[Extracted data]

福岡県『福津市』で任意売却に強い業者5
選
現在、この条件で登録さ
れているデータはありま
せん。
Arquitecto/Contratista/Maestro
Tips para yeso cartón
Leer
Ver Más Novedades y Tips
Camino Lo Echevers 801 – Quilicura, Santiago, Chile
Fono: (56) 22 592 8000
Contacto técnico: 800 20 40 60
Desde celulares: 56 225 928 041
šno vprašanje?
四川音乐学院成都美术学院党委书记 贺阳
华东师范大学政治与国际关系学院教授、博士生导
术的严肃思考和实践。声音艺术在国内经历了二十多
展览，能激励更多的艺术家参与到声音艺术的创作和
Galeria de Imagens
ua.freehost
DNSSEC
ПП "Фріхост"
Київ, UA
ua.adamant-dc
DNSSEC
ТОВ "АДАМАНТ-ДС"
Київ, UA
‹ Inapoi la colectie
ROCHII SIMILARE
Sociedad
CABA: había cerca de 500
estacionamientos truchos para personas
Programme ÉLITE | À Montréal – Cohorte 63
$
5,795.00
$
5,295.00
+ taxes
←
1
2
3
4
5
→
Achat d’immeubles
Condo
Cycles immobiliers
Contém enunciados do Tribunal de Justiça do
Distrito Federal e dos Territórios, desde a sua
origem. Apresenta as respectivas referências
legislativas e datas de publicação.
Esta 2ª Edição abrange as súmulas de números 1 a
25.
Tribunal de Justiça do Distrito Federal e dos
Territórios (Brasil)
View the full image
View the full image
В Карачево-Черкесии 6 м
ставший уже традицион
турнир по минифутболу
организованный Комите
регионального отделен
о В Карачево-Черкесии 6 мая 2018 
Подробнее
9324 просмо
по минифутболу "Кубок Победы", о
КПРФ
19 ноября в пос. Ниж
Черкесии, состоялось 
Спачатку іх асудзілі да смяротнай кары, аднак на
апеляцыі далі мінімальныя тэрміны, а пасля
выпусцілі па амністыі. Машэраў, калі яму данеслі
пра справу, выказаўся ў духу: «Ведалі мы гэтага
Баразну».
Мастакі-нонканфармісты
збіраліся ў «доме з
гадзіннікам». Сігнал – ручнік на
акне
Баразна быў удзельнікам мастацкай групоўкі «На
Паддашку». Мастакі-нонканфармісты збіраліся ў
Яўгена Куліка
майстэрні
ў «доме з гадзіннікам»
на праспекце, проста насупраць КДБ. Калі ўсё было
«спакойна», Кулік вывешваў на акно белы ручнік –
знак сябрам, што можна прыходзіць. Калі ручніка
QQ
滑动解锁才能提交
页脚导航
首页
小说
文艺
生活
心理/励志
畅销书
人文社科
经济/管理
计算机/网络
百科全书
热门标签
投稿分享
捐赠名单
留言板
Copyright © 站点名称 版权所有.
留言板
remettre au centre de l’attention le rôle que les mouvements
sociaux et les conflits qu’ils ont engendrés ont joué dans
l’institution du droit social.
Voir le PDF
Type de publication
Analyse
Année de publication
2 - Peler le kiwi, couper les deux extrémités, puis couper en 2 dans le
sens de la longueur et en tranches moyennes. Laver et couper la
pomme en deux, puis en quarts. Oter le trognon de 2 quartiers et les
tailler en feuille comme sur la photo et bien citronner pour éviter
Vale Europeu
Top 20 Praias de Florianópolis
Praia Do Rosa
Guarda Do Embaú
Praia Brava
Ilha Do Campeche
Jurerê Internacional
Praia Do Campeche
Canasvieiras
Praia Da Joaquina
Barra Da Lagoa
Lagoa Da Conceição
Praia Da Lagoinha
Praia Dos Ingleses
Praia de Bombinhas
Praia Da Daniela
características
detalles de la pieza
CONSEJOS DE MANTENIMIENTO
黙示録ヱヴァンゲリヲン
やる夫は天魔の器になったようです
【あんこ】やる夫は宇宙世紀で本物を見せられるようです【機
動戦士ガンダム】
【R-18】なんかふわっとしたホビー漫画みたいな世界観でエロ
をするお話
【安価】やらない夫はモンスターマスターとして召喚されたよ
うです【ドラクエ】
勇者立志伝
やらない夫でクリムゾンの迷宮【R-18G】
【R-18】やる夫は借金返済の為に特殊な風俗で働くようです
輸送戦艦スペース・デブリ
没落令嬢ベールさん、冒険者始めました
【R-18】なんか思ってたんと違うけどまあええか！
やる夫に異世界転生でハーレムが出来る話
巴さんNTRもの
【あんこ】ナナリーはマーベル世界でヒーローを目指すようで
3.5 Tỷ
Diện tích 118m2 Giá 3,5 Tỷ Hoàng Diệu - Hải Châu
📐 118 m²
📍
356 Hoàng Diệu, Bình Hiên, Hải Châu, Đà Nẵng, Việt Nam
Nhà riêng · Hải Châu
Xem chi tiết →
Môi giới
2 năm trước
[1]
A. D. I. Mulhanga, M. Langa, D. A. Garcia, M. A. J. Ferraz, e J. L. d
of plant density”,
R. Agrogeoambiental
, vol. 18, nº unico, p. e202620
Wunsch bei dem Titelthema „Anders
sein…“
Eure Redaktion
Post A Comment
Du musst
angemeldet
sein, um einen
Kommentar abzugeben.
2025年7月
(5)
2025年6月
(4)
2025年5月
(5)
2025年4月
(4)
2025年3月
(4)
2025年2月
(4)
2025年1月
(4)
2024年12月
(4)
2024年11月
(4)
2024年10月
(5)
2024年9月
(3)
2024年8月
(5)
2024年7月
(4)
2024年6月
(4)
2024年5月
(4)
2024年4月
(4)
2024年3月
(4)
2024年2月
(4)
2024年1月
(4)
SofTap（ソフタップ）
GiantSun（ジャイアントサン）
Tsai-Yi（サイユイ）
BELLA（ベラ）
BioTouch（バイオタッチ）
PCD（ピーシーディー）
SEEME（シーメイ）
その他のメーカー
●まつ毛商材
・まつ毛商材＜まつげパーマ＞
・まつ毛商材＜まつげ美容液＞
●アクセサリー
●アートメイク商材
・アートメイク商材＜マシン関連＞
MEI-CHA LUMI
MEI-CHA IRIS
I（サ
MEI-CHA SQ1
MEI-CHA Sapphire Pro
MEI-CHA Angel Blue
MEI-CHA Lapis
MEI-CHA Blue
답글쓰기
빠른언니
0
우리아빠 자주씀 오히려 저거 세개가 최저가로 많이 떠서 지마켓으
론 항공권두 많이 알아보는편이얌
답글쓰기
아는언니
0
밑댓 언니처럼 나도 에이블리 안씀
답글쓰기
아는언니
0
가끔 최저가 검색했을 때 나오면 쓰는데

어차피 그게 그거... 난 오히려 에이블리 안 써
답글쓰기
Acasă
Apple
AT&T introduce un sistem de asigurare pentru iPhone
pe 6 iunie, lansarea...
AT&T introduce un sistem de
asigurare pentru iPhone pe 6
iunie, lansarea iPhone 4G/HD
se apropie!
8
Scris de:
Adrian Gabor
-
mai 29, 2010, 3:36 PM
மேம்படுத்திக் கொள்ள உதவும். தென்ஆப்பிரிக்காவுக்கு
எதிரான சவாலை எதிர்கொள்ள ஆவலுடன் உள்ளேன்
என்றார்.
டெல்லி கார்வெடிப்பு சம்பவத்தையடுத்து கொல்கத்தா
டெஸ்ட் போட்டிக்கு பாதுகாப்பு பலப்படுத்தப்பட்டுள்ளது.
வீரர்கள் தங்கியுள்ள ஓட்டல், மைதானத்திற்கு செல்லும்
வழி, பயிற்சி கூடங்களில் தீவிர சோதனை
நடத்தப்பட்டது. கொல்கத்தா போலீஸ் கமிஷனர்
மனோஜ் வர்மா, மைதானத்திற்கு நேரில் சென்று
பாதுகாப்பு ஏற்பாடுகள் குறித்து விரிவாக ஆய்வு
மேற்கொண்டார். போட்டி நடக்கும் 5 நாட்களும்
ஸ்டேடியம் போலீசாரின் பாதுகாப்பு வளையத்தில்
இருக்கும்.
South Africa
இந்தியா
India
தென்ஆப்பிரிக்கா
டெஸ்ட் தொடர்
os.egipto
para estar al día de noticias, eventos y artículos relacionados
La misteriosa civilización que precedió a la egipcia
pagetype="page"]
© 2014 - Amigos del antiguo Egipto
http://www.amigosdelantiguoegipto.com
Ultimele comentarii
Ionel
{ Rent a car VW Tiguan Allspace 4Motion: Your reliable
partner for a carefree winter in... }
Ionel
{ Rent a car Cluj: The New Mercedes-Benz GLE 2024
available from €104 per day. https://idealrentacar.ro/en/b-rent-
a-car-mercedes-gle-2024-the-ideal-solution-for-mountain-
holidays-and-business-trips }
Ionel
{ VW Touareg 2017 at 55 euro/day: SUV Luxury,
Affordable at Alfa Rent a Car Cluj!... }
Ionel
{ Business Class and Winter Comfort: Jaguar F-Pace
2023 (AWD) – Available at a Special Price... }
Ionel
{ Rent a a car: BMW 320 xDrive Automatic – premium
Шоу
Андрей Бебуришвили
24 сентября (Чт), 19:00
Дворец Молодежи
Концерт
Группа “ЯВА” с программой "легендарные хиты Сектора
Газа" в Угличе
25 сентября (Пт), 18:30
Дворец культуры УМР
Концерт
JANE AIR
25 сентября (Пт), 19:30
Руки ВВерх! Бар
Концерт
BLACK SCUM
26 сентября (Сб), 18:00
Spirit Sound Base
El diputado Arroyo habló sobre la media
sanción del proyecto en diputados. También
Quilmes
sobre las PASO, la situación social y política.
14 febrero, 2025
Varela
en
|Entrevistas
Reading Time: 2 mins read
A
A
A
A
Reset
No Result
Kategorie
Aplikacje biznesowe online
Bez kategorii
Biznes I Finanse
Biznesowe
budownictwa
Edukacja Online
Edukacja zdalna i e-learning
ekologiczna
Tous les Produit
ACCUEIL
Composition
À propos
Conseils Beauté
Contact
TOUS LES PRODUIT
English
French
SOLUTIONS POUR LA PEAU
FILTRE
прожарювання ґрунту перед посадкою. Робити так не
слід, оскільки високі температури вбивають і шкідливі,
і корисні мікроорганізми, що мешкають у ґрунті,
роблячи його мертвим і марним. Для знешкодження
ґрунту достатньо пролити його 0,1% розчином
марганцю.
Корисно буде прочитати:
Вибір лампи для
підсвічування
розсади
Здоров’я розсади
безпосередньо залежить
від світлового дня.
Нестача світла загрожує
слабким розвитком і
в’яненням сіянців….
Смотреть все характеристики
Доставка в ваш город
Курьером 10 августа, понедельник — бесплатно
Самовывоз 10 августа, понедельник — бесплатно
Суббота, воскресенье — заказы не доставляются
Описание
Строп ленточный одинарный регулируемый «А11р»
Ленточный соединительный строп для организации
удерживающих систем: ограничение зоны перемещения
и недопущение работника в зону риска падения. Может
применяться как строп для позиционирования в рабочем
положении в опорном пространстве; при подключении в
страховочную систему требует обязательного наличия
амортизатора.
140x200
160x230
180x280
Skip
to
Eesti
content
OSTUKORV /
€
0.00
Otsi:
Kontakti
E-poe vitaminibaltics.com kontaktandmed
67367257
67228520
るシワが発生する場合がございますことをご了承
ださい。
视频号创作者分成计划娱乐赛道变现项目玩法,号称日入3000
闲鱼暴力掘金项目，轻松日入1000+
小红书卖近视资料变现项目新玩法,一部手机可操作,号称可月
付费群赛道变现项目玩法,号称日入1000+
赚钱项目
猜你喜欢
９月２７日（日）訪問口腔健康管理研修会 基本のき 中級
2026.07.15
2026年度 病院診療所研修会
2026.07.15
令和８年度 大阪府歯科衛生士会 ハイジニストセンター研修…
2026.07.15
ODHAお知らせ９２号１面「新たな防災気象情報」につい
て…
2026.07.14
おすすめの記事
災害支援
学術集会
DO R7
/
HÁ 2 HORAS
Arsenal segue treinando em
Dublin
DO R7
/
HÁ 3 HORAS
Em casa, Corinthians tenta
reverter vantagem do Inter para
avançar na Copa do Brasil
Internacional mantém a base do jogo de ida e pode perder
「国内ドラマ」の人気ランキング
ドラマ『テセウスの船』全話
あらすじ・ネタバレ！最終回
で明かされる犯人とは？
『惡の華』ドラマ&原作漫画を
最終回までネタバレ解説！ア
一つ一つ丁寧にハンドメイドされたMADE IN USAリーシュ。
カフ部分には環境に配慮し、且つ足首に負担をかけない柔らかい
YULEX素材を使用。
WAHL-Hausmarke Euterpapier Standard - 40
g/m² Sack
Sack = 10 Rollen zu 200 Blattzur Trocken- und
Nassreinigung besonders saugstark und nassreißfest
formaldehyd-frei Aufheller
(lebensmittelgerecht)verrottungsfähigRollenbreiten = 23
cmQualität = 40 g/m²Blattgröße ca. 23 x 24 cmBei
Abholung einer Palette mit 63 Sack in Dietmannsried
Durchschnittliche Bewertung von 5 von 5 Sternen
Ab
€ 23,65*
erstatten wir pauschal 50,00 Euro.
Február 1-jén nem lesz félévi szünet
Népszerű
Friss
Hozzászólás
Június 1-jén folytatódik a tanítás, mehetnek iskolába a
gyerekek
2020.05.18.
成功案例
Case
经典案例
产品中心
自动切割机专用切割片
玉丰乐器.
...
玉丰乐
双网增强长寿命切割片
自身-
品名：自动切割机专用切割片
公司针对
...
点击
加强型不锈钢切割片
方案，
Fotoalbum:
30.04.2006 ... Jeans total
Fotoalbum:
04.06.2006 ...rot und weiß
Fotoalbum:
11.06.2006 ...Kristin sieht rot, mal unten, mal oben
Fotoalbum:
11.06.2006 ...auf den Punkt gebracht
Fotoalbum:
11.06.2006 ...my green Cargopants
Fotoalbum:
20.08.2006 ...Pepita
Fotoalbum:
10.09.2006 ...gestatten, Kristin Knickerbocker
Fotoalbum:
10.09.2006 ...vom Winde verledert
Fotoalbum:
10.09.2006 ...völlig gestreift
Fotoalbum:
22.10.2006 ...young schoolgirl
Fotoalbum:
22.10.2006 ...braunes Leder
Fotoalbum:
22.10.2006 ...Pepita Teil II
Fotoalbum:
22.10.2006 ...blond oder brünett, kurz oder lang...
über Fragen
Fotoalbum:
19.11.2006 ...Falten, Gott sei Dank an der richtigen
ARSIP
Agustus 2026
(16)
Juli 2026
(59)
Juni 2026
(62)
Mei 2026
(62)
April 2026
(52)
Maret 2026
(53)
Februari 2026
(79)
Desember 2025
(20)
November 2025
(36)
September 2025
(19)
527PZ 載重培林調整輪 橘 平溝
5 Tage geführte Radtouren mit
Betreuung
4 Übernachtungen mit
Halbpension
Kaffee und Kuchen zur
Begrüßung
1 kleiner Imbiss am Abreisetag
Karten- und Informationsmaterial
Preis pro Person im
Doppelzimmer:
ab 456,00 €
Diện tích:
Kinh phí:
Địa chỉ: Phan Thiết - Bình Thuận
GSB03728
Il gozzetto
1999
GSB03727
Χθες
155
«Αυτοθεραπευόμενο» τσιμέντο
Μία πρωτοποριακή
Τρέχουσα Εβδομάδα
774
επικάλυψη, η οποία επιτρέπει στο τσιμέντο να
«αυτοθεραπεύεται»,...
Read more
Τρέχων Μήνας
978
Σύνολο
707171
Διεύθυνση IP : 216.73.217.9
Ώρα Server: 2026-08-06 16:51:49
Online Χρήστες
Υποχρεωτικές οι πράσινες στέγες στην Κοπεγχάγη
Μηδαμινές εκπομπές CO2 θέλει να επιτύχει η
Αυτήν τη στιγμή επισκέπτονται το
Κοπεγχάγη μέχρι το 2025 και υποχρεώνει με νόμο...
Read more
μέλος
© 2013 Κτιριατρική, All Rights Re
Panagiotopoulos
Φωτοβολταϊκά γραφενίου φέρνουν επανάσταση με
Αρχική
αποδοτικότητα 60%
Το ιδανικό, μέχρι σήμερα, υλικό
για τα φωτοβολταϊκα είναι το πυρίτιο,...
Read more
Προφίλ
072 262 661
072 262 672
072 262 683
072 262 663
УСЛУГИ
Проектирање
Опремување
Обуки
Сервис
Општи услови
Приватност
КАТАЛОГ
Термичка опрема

[/Extracted data]

■ **Task to carry out**
Copy out every line above where "Justiça" is present.

■ **Answer section**
Contém enunciados do Tribunal de Justiça do
Tribunal de Justiça do Distrito Federal e dos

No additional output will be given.